=== Required work ===
Below are some entries; reproduce them exactly and leave every picture out.

─── Extracted entries

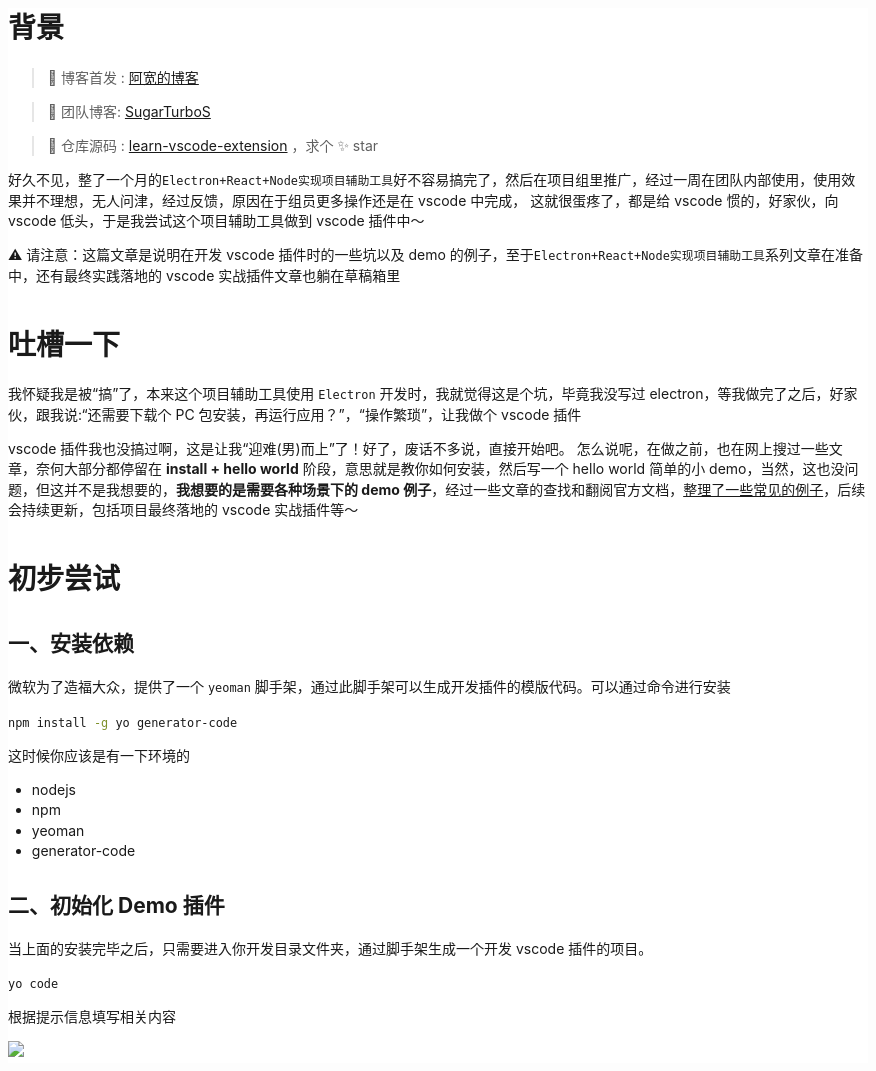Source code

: # 背景


> 📢 博客首发 : [阿宽的博客](https://github.com/PDKSophia/blog.io)

> 📢 团队博客: [SugarTurboS](https://github.com/SugarTurboS/Blogs)

> 🌈 仓库源码 : [learn-vscode-extension](https://github.com/PDKSophia/learn-vscode-extension) ，求个 ✨ star


好久不见，整了一个月的`Electron+React+Node实现项目辅助工具`好不容易搞完了，然后在项目组里推广，经过一周在团队内部使用，使用效果并不理想，无人问津，经过反馈，原因在于组员更多操作还是在 vscode 中完成， 这就很蛋疼了，都是给 vscode 惯的，好家伙，向 vscode 低头，于是我尝试这个项目辅助工具做到 vscode 插件中～

⚠️ 请注意：这篇文章是说明在开发 vscode 插件时的一些坑以及 demo 的例子，至于`Electron+React+Node实现项目辅助工具`系列文章在准备中，还有最终实践落地的 vscode 实战插件文章也躺在草稿箱里

# 吐槽一下

我怀疑我是被“搞”了，本来这个项目辅助工具使用 `Electron` 开发时，我就觉得这是个坑，毕竟我没写过 electron，等我做完了之后，好家伙，跟我说:“还需要下载个 PC 包安装，再运行应用？”，“操作繁琐”，让我做个 vscode 插件

vscode 插件我也没搞过啊，这是让我“迎难(男)而上”了！好了，废话不多说，直接开始吧。 怎么说呢，在做之前，也在网上搜过一些文章，奈何大部分都停留在 **install + hello world** 阶段，意思就是教你如何安装，然后写一个 hello world 简单的小 demo，当然，这也没问题，但这并不是我想要的，**我想要的是需要各种场景下的 demo 例子**，经过一些文章的查找和翻阅官方文档，[整理了一些常见的例子](https://github.com/PDKSophia/learn-vscode-extension)，后续会持续更新，包括项目最终落地的 vscode 实战插件等～

# 初步尝试

## 一、安装依赖

微软为了造福大众，提供了一个 `yeoman` 脚手架，通过此脚手架可以生成开发插件的模版代码。可以通过命令进行安装

```bash
npm install -g yo generator-code
```

这时候你应该是有一下环境的

- nodejs
- npm
- yeoman
- generator-code

## 二、初始化 Demo 插件

当上面的安装完毕之后，只需要进入你开发目录文件夹，通过脚手架生成一个开发 vscode 插件的项目。

```bash
yo code
```

根据提示信息填写相关内容

![](https://p1-juejin.byteimg.com/tos-cn-i-k3u1fbpfcp/0f50d78d466d4206802f2f0fcd801d66~tplv-k3u1fbpfcp-watermark.image)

──────

=== Output ===
Source code

: # 背景


> 📢 博客首发 : [阿宽的博客](https://github.com/PDKSophia/blog.io)

> 📢 团队博客: [SugarTurboS](https://github.com/SugarTurboS/Blogs)

> 🌈 仓库源码 : [learn-vscode-extension](https://github.com/PDKSophia/learn-vscode-extension) ，求个 ✨ star


好久不见，整了一个月的`Electron+React+Node实现项目辅助工具`好不容易搞完了，然后在项目组里推广，经过一周在团队内部使用，使用效果并不理想，无人问津，经过反馈，原因在于组员更多操作还是在 vscode 中完成， 这就很蛋疼了，都是给 vscode 惯的，好家伙，向 vscode 低头，于是我尝试这个项目辅助工具做到 vscode 插件中～

⚠️ 请注意：这篇文章是说明在开发 vscode 插件时的一些坑以及 demo 的例子，至于`Electron+React+Node实现项目辅助工具`系列文章在准备中，还有最终实践落地的 vscode 实战插件文章也躺在草稿箱里

# 吐槽一下

我怀疑我是被“搞”了，本来这个项目辅助工具使用 `Electron` 开发时，我就觉得这是个坑，毕竟我没写过 electron，等我做完了之后，好家伙，跟我说:“还需要下载个 PC 包安装，再运行应用？”，“操作繁琐”，让我做个 vscode 插件

vscode 插件我也没搞过啊，这是让我“迎难(男)而上”了！好了，废话不多说，直接开始吧。 怎么说呢，在做之前，也在网上搜过一些文章，奈何大部分都停留在 **install + hello world** 阶段，意思就是教你如何安装，然后写一个 hello world 简单的小 demo，当然，这也没问题，但这并不是我想要的，**我想要的是需要各种场景下的 demo 例子**，经过一些文章的查找和翻阅官方文档，[整理了一些常见的例子](https://github.com/PDKSophia/learn-vscode-extension)，后续会持续更新，包括项目最终落地的 vscode 实战插件等～

# 初步尝试

## 一、安装依赖

微软为了造福大众，提供了一个 `yeoman` 脚手架，通过此脚手架可以生成开发插件的模版代码。可以通过命令进行安装

```bash
npm install -g yo generator-code
```

这时候你应该是有一下环境的

- nodejs
- npm
- yeoman
- generator-code

## 二、初始化 Demo 插件

当上面的安装完毕之后，只需要进入你开发目录文件夹，通过脚手架生成一个开发 vscode 插件的项目。

```bash
yo code
```

根据提示信息填写相关内容

![](https://p1-juejin.byteimg.com/tos-cn-i-k3u1fbpfcp/0f50d78d466d4206802f2f0fcd801d66~tplv-k3u1fbpfcp-watermark.image)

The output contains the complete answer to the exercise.